So I have seen the puppeteer-cluster package but that has very manual examples my situation is very dynamic so i'll try my best to explain.
Ok So I have an app in which users schedule posts. Once the time of posting arrives puppeteer runs, goes to the site, logs in the user using creds from my app's db, and posts the content fairly simple.
Now the problem arises when says 20 users all decided to post today at 1pm. Now puppeteer spawns 25 chromium instances which messess with the server cause of limited RAM. What I am asking basically is how can achieve the following: 1). Limit puppeteer's concurrency to 10 instances. Any more then that then it should basically do it in batches like do 10 first then close them and start 10 again etc. 2). If less then 10 then just keep normal functionality.

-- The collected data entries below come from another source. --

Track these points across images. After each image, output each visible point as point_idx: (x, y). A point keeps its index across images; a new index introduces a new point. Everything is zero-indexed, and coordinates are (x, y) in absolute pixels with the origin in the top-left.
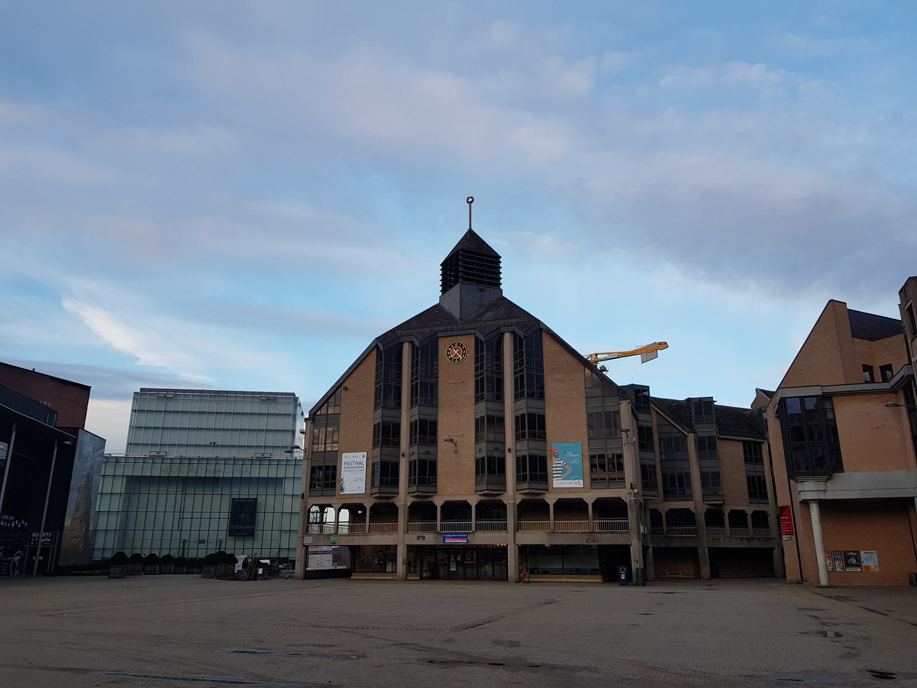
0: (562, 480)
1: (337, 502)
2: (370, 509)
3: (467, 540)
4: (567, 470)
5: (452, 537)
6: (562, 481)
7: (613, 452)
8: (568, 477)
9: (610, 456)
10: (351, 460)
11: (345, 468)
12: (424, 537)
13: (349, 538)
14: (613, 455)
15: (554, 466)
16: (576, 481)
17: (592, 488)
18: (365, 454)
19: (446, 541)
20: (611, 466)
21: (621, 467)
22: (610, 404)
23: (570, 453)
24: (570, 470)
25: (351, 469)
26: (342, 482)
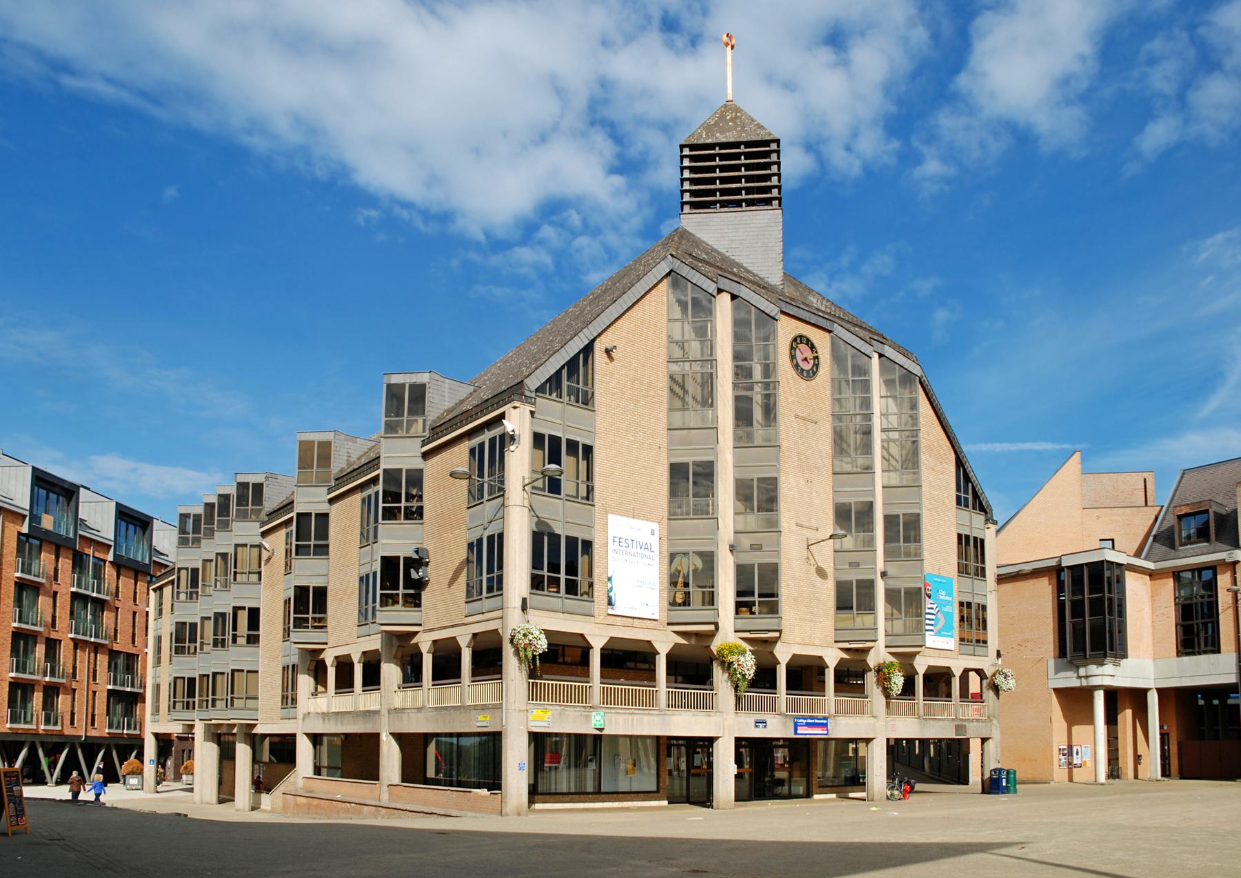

I know this seems like I m giving you homework but trust me i just need some guidance a little help or pointing me in the right direction would suffice. or if you could tell me how to use this: puppeteer-cluster dynamically to suit my needs. Many thanks!
Code snippet:
const { Cluster } = require('puppeteer-cluster');
const runChunks = async (chunkArr, chunkSize) => {
//Launching cluster for each chunk
const cluster = await Cluster.launch({
concurrency: Cluster.CONCURRENCY_CONTEXT,
maxConcurrency: chunkSize, //Defined max chunksize
});
//Task to complete
await cluster.task(async ({ page, data: url }) => {
await page.goto(url);
console.log('Reached: ', url);
// Here goes the code for scraping task to complete ...
});
//Chunked array URLs queued for task completion
chunkArr.forEach(data => {
cluster.queue(data.url);
});
//Closing the cluster instance after it becomes idle
await cluster.idle();
await cluster.close();
};
function chunkArrGenerator(arr, chunkSize) {
let chunksArr = [];
let indexCounter = 0;
while (indexCounter <= (arr.length - 1)) {
chunksArr.push(arr.splice(0, chunkSize));
indexCounter++;
}
return chunksArr;
}
// assume request array having 100 objects with url data
let arr = [{ url: "https://www.amazon.in/" }, { url: "https://www.flipkart.com/" }, { url: "https://www.crateandbarrel.com/" }, { url: "https://www.cb2.com/" } /* so on ... */];
let size = 2; //chunk size
//Following line creates chunks of size 2, you change it to 10 as per your need
let chunks = chunkArrGenerator(arr, size);
//Executing each cluster on each chunk
chunks.forEach(async (chunk) => {
await runChunks(chunk, size);
});